Continuing, Taylor said it wasn’t for lack of capacity the United States had so many uninsured people.
“In Ann Arbor, we know that our nation — the richest and most powerful in the world, in history — we ought to be able to figure out what every other developed nation in the world seems to have accomplished,” he said. “We know that millions of uninsured is a national disgrace.”
Eli Rubin, an organizer with Michigan United, questioned the motives of the bill. If it were a terrorist attack threatening hundreds of thousands of American lives, he said, the opposition would be much stronger.
“The Republicans, and some Democrats, owe a debt to their corporate donors — first and foremost the health insurance companies,” he said. “These companies are among the very few industries that make money the less they serve their customers, not the more. What this is all about is a massive transfer of wealth from those who need it to live to those who don’t need it at all.”
Some of the speakers had more personal experiences with health care and Planned Parenthood. Liz Harrington, a patient-turned-advocate and volunteer for Planned Parenthood, emphasized the quality of care she received from the organization when she chose to have an abortion for an unplanned pregnancy at age 19.
“Making this decision was not something I was happy about,” she said. “I was not excited to have this done; I was upset, so I did start to cry. And the nurse, I remember her putting her hand on my shoulder, trying to comfort me, and when I was crying, she was wiping away my tears. And I’ve never had contact with doctors and nurses who were that kind and compassionate.”
It wasn’t just her pregnancy that she needed Planned Parenthood for though, she said.
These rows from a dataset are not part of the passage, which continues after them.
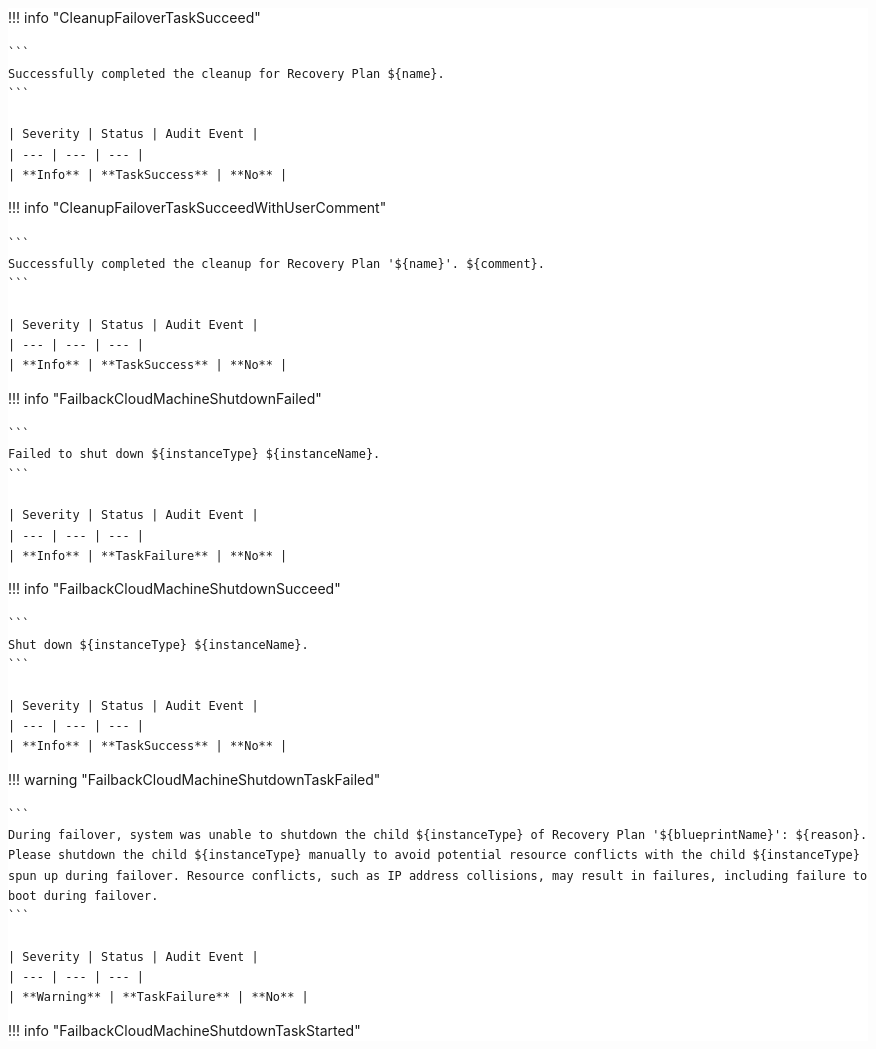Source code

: !!! info "CleanupFailoverTaskSucceed"

    ```
    Successfully completed the cleanup for Recovery Plan ${name}.
    ```

    | Severity | Status | Audit Event |
    | --- | --- | --- |
    | **Info** | **TaskSuccess** | **No** |

!!! info "CleanupFailoverTaskSucceedWithUserComment"

    ```
    Successfully completed the cleanup for Recovery Plan '${name}'. ${comment}.
    ```

    | Severity | Status | Audit Event |
    | --- | --- | --- |
    | **Info** | **TaskSuccess** | **No** |

!!! info "FailbackCloudMachineShutdownFailed"

    ```
    Failed to shut down ${instanceType} ${instanceName}.
    ```

    | Severity | Status | Audit Event |
    | --- | --- | --- |
    | **Info** | **TaskFailure** | **No** |

!!! info "FailbackCloudMachineShutdownSucceed"

    ```
    Shut down ${instanceType} ${instanceName}.
    ```

    | Severity | Status | Audit Event |
    | --- | --- | --- |
    | **Info** | **TaskSuccess** | **No** |

!!! warning "FailbackCloudMachineShutdownTaskFailed"

    ```
    During failover, system was unable to shutdown the child ${instanceType} of Recovery Plan '${blueprintName}': ${reason}. Please shutdown the child ${instanceType} manually to avoid potential resource conflicts with the child ${instanceType} spun up during failover. Resource conflicts, such as IP address collisions, may result in failures, including failure to boot during failover.
    ```

    | Severity | Status | Audit Event |
    | --- | --- | --- |
    | **Warning** | **TaskFailure** | **No** |

!!! info "FailbackCloudMachineShutdownTaskStarted"
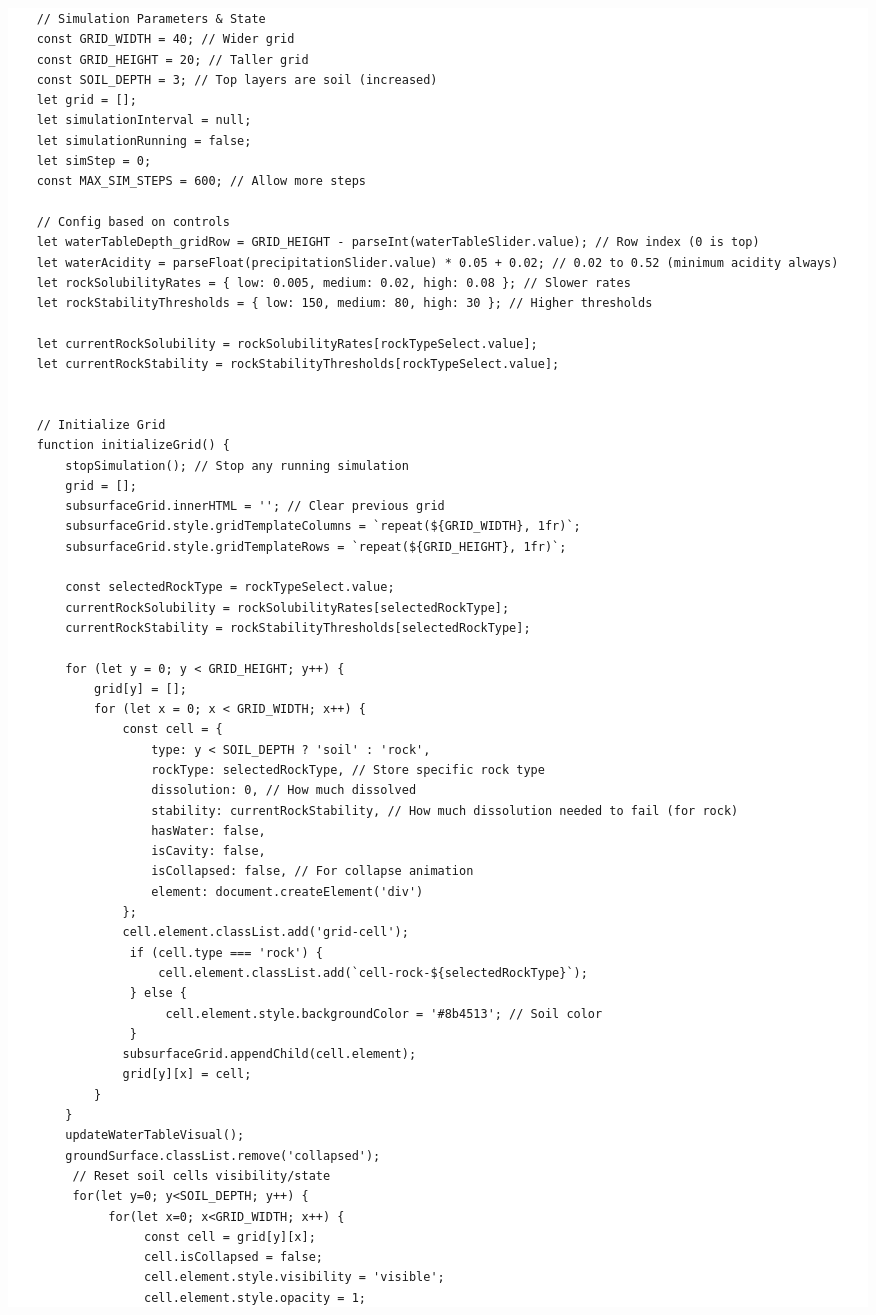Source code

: 
        // Simulation Parameters & State
        const GRID_WIDTH = 40; // Wider grid
        const GRID_HEIGHT = 20; // Taller grid
        const SOIL_DEPTH = 3; // Top layers are soil (increased)
        let grid = [];
        let simulationInterval = null;
        let simulationRunning = false;
        let simStep = 0;
        const MAX_SIM_STEPS = 600; // Allow more steps

        // Config based on controls
        let waterTableDepth_gridRow = GRID_HEIGHT - parseInt(waterTableSlider.value); // Row index (0 is top)
        let waterAcidity = parseFloat(precipitationSlider.value) * 0.05 + 0.02; // 0.02 to 0.52 (minimum acidity always)
        let rockSolubilityRates = { low: 0.005, medium: 0.02, high: 0.08 }; // Slower rates
        let rockStabilityThresholds = { low: 150, medium: 80, high: 30 }; // Higher thresholds

        let currentRockSolubility = rockSolubilityRates[rockTypeSelect.value];
        let currentRockStability = rockStabilityThresholds[rockTypeSelect.value];


        // Initialize Grid
        function initializeGrid() {
            stopSimulation(); // Stop any running simulation
            grid = [];
            subsurfaceGrid.innerHTML = ''; // Clear previous grid
            subsurfaceGrid.style.gridTemplateColumns = `repeat(${GRID_WIDTH}, 1fr)`;
            subsurfaceGrid.style.gridTemplateRows = `repeat(${GRID_HEIGHT}, 1fr)`;

            const selectedRockType = rockTypeSelect.value;
            currentRockSolubility = rockSolubilityRates[selectedRockType];
            currentRockStability = rockStabilityThresholds[selectedRockType];

            for (let y = 0; y < GRID_HEIGHT; y++) {
                grid[y] = [];
                for (let x = 0; x < GRID_WIDTH; x++) {
                    const cell = {
                        type: y < SOIL_DEPTH ? 'soil' : 'rock',
                        rockType: selectedRockType, // Store specific rock type
                        dissolution: 0, // How much dissolved
                        stability: currentRockStability, // How much dissolution needed to fail (for rock)
                        hasWater: false,
                        isCavity: false,
                        isCollapsed: false, // For collapse animation
                        element: document.createElement('div')
                    };
                    cell.element.classList.add('grid-cell');
                     if (cell.type === 'rock') {
                         cell.element.classList.add(`cell-rock-${selectedRockType}`);
                     } else {
                          cell.element.style.backgroundColor = '#8b4513'; // Soil color
                     }
                    subsurfaceGrid.appendChild(cell.element);
                    grid[y][x] = cell;
                }
            }
            updateWaterTableVisual();
            groundSurface.classList.remove('collapsed');
             // Reset soil cells visibility/state
             for(let y=0; y<SOIL_DEPTH; y++) {
                  for(let x=0; x<GRID_WIDTH; x++) {
                       const cell = grid[y][x];
                       cell.isCollapsed = false;
                       cell.element.style.visibility = 'visible';
                       cell.element.style.opacity = 1;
Clinicians discovered several cancerous cells in her during a routine pap smear test, which were quickly and successfully removed.
“I just think about what could’ve happened had I not had the education that Planned Parenthood gave me, and I think that that’s something huge that they provide that not everywhere does,” she said. “They teach people how to take care of themselves, what they need to do, what type of tests they should be having done.”
State Rep. Donna Lasinski (D–Scio Township) said the way lawmakers defined “essential health care benefits” was sexist, as health concerns exclusive to women often fell outside this definition.
“I don’t have a penis,” she joked. “I don’t wanna pay for a prostate exam. I don’t think they should be included. It’s ridiculous. We’re humans. And they’re essential health care benefits that should be included. And it should not be gender-based.”